Emma and her own mum questioned why no blood test had been done and asked how medical staff could continue to say Erin’s illness was viral after four days during which her condition had worsened. Doctors still insisted it was most likely a virus that could have been triggered by something as simple as a common cold. Increasingly worried, Emma contacted her GP clinic again the following day and was given an appointment for the Tuesday morning.

At that appointment she again saw the same GP who was surprised they had been sent home from A&E and said she wished to contact paediatric colleagues at the hospital again as she felt they needed to go back. Returning to the hospital for the fourth time, a nurse became concerned when she saw the rash on Erin’s legs and other medical staff were called to examine her.

Emma said: “The on duty paediatric consultant then took over treating Erin and acted very swiftly to take bloods and start fluids and antibiotics. He said she would be admitted and be in hospital for at least the next few days. I was obviously relieved that my concerns were finally being taken seriously but also extremely upset that my child was now so critically ill. I was not prepared for the news that came later that evening that the infection had overwhelmed her body and she was in kidney failure. I cannot thank both my GP and the on- duty consultant enough for their decisions and actions on Tuesday December 22 as they undoubtedly saved Erin’s life.”

Reflecting on Erin’s treatment, Emma said: “I was disappointed by my initial dealing with A&E and the Children’s Ward, however the consultants who led her diagnosis took the time to speak to me and answer my questions and the team who cared for her and supported me throughout our week-long stay were amazing. 

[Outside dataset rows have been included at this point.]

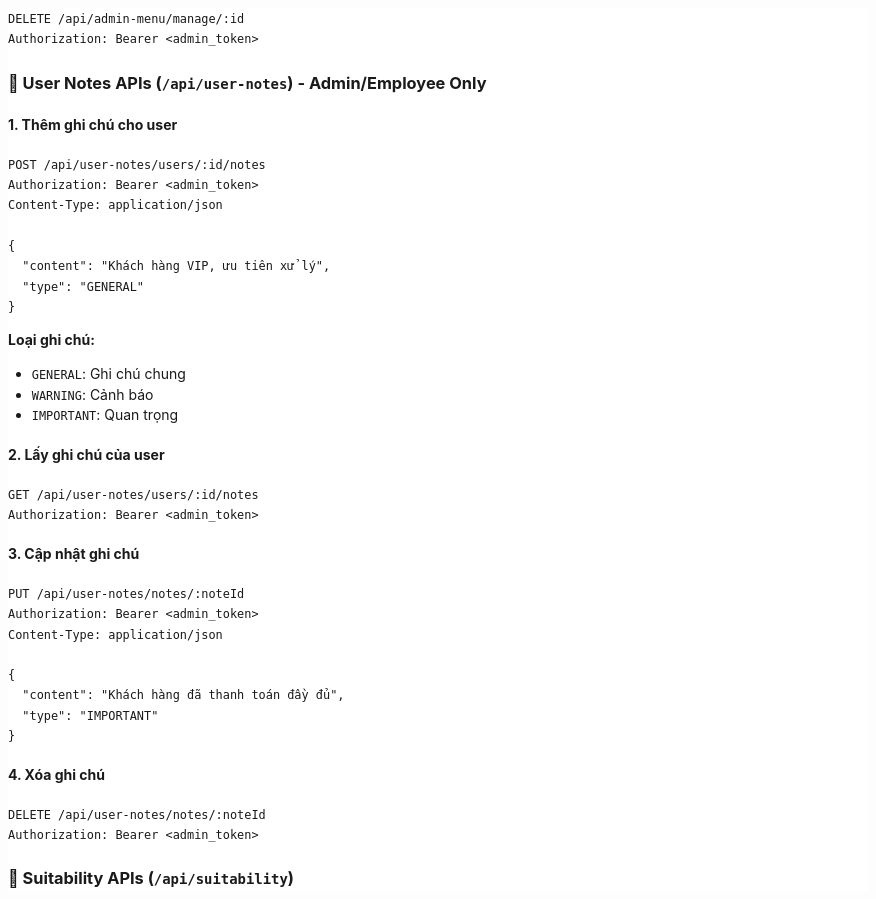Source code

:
 ```http
DELETE /api/admin-menu/manage/:id
Authorization: Bearer <admin_token>
```

### 📝 User Notes APIs (`/api/user-notes`) - Admin/Employee Only

#### 1. Thêm ghi chú cho user

```http
POST /api/user-notes/users/:id/notes
Authorization: Bearer <admin_token>
Content-Type: application/json

{
  "content": "Khách hàng VIP, ưu tiên xử lý",
  "type": "GENERAL"
}
```

**Loại ghi chú:**

- `GENERAL`: Ghi chú chung
- `WARNING`: Cảnh báo
- `IMPORTANT`: Quan trọng

#### 2. Lấy ghi chú của user

```http
GET /api/user-notes/users/:id/notes
Authorization: Bearer <admin_token>
```

#### 3. Cập nhật ghi chú

```http
PUT /api/user-notes/notes/:noteId
Authorization: Bearer <admin_token>
Content-Type: application/json

{
  "content": "Khách hàng đã thanh toán đầy đủ",
  "type": "IMPORTANT"
}
```

#### 4. Xóa ghi chú

```http
DELETE /api/user-notes/notes/:noteId
Authorization: Bearer <admin_token>
```

### 🎯 Suitability APIs (`/api/suitability`)
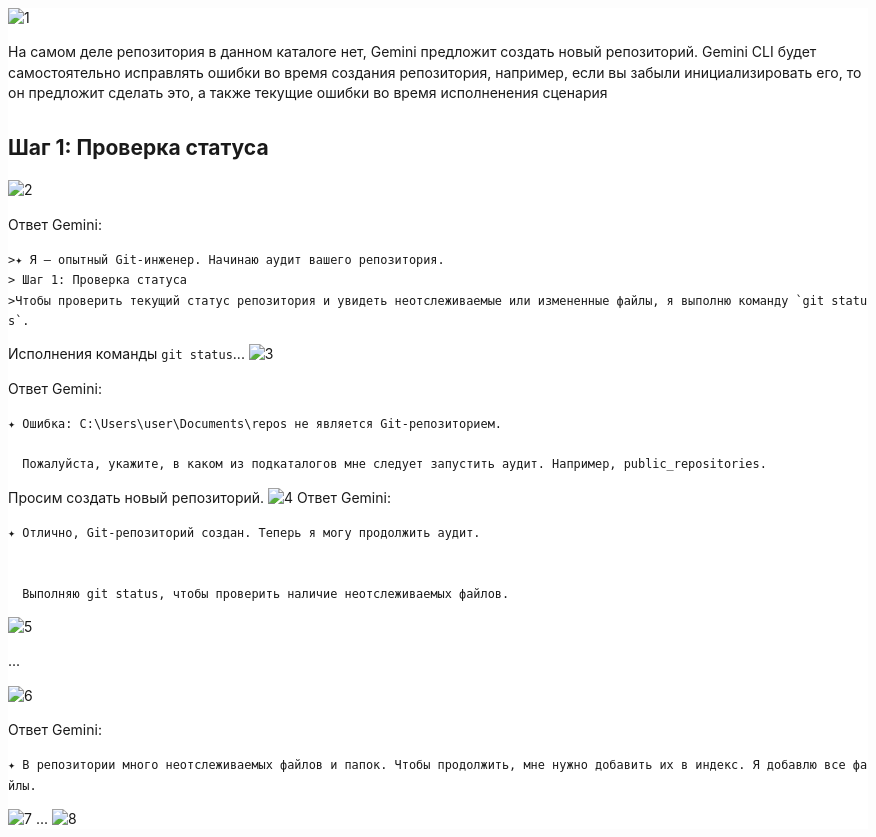 ![1](assets/1.png)


На самом деле репозитория в данном каталоге нет, Gemini предложит создать новый репозиторий.
Gemini CLI будет самостоятельно исправлять ошибки во время создания репозитория, например, если вы забыли инициализировать его, то он предложит сделать это, 
а также текущие ошибки во время исполненения сценария

## Шаг 1: Проверка статуса

![2](assets/2.png)

Ответ Gemini:
```text
>✦ Я — опытный Git-инженер. Начинаю аудит вашего репозитория.
> Шаг 1: Проверка статуса
>Чтобы проверить текущий статус репозитория и увидеть неотслеживаемые или измененные файлы, я выполню команду `git status`.
```
Исполнения команды `git status`...
![3](assets/3.png)

Ответ Gemini:
```text
✦ Ошибка: C:\Users\user\Documents\repos не является Git-репозиторием.

  Пожалуйста, укажите, в каком из подкаталогов мне следует запустить аудит. Например, public_repositories.
```
Просим создать новый репозиторий.
![4](assets/4.png)
Ответ Gemini:
```text
✦ Отлично, Git-репозиторий создан. Теперь я могу продолжить аудит.


  Выполняю git status, чтобы проверить наличие неотслеживаемых файлов.
```
![5](assets/5.png)

...

![6](assets/6.png)

Ответ Gemini:
```text
✦ В репозитории много неотслеживаемых файлов и папок. Чтобы продолжить, мне нужно добавить их в индекс. Я добавлю все файлы.
```

![7](assets/7.png)
...
![8](assets/8.png)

“I feel there is a need for sepsis education and awareness raising for both the general public and the medical profession. A number of medical staff in A&E agreed they didn’t know what it was, and I was surprised that no blood test or swab was taken until December 22, by which time Erin was critically ill.  We came so close to losing her.”  

Erin had a year of regular kidney scans after the illness and thankfully made a full recovery. She is now healthy, happy and doing well at primary school. She recently completed a 50km challenge and raised over £800 for Sepsis Research.